Data records
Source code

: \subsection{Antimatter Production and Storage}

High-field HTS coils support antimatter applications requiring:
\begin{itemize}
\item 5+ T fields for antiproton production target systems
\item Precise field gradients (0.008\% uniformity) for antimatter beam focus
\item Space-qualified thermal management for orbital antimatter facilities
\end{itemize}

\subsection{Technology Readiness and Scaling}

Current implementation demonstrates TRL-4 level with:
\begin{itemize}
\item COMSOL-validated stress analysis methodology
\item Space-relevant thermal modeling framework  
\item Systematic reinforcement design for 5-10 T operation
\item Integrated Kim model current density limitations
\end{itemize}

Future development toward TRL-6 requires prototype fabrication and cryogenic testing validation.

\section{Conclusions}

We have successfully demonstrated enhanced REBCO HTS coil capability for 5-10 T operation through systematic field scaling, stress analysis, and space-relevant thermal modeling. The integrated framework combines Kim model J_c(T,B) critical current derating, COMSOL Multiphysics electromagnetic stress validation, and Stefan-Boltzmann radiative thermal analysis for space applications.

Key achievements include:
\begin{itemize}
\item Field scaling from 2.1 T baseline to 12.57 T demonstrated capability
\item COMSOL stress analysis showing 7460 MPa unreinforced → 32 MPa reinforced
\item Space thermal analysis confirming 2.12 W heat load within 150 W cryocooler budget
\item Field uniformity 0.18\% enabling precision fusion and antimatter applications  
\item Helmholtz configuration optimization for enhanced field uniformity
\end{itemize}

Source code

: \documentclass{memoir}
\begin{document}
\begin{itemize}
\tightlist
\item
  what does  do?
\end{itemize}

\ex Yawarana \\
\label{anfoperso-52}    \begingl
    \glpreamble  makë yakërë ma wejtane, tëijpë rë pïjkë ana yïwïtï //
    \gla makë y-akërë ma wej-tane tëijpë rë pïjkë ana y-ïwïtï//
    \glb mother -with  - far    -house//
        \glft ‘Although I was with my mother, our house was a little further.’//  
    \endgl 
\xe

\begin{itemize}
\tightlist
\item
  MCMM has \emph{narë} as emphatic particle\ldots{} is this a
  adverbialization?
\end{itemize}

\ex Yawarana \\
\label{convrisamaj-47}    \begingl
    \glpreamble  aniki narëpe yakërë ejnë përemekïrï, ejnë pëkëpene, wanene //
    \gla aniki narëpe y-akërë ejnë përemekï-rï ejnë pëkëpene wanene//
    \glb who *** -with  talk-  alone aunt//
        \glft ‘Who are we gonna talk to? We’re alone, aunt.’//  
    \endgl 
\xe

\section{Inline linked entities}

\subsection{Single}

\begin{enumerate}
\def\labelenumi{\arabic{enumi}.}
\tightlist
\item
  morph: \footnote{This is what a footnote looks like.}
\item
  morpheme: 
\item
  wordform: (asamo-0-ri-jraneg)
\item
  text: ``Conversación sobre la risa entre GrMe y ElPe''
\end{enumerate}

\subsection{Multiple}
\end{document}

▶ EXERCISE OBJECTIVE:
Where a line above holds the word "makë", copy it.

▶ RESPONSE:
    \glpreamble  makë yakërë ma wejtane, tëijpë rë pïjkë ana yïwïtï //
    \gla makë y-akërë ma wej-tane tëijpë rë pïjkë ana y-ïwïtï//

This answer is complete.